INFORMATION PROVIDED:
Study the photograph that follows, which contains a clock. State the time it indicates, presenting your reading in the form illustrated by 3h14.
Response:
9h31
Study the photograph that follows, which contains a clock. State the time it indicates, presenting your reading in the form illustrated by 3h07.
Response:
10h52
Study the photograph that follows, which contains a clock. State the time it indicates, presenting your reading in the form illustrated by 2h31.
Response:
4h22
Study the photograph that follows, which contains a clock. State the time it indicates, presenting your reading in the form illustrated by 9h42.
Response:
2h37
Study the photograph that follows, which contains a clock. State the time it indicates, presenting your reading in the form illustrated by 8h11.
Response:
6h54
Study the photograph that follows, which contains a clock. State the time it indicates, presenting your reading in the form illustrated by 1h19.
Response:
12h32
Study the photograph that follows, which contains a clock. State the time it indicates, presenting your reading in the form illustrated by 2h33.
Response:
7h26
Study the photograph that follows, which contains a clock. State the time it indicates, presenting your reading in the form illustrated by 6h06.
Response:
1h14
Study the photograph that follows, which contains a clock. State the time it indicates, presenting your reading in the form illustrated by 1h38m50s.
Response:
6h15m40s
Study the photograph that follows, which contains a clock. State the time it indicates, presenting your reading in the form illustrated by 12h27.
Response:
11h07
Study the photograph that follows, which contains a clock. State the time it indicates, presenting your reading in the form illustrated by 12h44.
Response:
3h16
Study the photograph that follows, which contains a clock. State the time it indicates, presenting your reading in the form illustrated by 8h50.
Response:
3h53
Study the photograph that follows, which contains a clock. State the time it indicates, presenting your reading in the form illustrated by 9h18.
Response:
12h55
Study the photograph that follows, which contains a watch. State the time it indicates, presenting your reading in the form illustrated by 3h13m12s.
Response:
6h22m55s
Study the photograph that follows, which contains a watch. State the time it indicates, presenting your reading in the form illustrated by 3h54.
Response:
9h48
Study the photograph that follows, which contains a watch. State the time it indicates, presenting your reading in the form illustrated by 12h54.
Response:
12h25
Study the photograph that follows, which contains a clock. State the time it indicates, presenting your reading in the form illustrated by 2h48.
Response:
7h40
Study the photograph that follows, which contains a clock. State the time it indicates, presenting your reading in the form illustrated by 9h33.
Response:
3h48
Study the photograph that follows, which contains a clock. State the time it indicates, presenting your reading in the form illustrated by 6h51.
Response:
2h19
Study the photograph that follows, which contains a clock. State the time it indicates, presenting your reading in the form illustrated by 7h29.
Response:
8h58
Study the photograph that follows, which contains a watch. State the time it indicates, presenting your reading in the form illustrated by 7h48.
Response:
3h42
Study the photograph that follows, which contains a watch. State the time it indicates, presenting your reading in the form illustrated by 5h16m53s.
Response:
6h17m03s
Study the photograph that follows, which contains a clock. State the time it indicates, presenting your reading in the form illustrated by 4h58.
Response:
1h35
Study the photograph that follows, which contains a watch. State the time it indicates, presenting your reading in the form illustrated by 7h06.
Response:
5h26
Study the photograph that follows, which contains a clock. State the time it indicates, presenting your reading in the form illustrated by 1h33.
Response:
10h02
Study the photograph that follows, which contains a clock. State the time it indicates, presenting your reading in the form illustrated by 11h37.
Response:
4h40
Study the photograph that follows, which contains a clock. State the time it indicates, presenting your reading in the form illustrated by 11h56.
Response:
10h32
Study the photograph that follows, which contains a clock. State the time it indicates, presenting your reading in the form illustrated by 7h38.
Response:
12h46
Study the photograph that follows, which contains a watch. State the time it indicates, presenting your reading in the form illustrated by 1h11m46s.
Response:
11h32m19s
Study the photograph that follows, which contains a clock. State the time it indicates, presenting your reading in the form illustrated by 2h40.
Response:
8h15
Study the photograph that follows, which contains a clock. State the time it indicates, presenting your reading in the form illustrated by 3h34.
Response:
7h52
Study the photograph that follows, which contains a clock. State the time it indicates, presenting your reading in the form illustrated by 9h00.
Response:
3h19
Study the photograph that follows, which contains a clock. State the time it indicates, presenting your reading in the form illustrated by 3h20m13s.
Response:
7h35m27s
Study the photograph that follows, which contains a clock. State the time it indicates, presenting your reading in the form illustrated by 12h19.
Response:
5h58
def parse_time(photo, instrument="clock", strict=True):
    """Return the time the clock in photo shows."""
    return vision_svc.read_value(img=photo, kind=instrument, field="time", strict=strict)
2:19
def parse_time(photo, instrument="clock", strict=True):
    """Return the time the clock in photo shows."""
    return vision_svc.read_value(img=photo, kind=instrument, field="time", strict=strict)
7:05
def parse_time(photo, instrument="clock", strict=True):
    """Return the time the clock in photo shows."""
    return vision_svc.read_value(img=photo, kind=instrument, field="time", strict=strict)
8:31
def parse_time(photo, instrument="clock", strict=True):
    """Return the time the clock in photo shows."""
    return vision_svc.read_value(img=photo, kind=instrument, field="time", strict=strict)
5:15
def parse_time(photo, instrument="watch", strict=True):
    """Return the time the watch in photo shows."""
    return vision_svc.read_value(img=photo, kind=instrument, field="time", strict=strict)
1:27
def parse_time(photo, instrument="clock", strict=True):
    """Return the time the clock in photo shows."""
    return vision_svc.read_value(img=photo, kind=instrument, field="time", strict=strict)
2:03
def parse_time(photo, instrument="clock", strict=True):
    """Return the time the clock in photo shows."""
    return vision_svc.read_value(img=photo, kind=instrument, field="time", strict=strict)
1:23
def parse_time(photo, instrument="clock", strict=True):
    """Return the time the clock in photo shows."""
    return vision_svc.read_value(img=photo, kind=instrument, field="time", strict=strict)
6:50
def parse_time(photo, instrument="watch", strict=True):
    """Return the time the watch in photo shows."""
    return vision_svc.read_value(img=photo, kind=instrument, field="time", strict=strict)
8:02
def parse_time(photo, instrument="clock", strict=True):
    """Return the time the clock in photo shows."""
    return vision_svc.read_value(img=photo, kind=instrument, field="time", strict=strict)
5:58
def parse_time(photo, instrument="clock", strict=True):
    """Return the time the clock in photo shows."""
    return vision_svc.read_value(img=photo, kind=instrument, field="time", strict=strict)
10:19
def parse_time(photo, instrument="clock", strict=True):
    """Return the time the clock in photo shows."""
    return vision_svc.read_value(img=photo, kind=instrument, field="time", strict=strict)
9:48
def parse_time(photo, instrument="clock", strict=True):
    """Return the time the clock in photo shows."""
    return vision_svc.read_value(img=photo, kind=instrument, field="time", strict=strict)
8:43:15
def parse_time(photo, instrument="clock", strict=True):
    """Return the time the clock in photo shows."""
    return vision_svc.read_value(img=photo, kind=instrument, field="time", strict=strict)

WHAT YOU ARE ASKED TO DO: Extract each line from the rows above that contains the string "watch" and copy it out in full. Case counts.

COMPLETE ANSWER:
Study the photograph that follows, which contains a watch. State the time it indicates, presenting your reading in the form illustrated by 3h13m12s.
Study the photograph that follows, which contains a watch. State the time it indicates, presenting your reading in the form illustrated by 3h54.
Study the photograph that follows, which contains a watch. State the time it indicates, presenting your reading in the form illustrated by 12h54.
Study the photograph that follows, which contains a watch. State the time it indicates, presenting your reading in the form illustrated by 7h48.
Study the photograph that follows, which contains a watch. State the time it indicates, presenting your reading in the form illustrated by 5h16m53s.
Study the photograph that follows, which contains a watch. State the time it indicates, presenting your reading in the form illustrated by 7h06.
Study the photograph that follows, which contains a watch. State the time it indicates, presenting your reading in the form illustrated by 1h11m46s.
def parse_time(photo, instrument="watch", strict=True):
    """Return the time the watch in photo shows."""
def parse_time(photo, instrument="watch", strict=True):
    """Return the time the watch in photo shows."""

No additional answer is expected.